(EXTRACT PROVIDED begins)

- Update policies about visitors, vendors and other tenants. Garza said newsrooms should revisit the conditions under which other people can visit the office in order to ensure that bad actors don’t slip through the cracks. It’s also important to negotiate the terms under which tenants that may share the building with a media outlet may move freely between their offices and the newsroom.
- Install cameras at each entrance to your newsroom. Smyth said this creates a way to see visitors before they’re in the building, and could reveal a potential shooter with a long gun before an attack occurs. There are several economical options — for as little as $40 per unit online — and newsroom employees could take shifts monitoring the live feed to avoid hiring anyone else. Seeing a potential intruder ahead of time and behind locked doors could give newsrooms more time to call the police before something happens.

(EXTRACT PROVIDED ends)
(RECORDS begins)

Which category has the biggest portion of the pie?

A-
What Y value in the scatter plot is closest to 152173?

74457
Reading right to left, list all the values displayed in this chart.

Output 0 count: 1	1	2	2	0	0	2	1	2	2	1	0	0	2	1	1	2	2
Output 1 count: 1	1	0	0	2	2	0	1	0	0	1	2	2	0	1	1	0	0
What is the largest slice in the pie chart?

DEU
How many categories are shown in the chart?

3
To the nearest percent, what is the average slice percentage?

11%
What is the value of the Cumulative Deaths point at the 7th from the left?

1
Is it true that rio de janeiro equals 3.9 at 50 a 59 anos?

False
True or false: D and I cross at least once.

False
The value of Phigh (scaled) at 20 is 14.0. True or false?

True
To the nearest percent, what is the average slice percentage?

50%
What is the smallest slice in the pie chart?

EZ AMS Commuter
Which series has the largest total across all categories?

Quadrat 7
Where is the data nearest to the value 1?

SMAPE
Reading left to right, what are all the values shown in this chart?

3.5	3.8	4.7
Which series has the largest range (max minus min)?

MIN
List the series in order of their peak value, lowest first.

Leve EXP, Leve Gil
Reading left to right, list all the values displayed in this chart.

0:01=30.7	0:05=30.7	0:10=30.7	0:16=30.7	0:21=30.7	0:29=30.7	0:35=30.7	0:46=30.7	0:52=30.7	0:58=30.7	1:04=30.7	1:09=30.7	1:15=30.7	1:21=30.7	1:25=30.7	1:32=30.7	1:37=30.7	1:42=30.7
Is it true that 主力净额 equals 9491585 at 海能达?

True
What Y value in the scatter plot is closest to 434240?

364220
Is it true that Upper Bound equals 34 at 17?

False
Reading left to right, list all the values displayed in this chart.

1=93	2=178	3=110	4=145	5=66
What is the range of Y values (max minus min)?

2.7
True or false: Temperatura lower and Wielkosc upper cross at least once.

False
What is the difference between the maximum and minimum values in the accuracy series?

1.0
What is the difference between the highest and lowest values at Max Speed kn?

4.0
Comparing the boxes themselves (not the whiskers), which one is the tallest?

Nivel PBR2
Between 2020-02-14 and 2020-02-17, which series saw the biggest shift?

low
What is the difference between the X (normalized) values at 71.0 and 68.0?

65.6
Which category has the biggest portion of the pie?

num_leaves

(RECORDS ends)

> **REQUIREMENT**: Write out the part of the newsroom security tips that begins at the words "- Install cameras" and stops after "before something happens.".

> **OUTPUT OF THE TASK**:
- Install cameras at each entrance to your newsroom. Smyth said this creates a way to see visitors before they’re in the building, and could reveal a potential shooter with a long gun before an attack occurs. There are several economical options — for as little as $40 per unit online — and newsroom employees could take shifts monitoring the live feed to avoid hiring anyone else. Seeing a potential intruder ahead of time and behind locked doors could give newsrooms more time to call the police before something happens.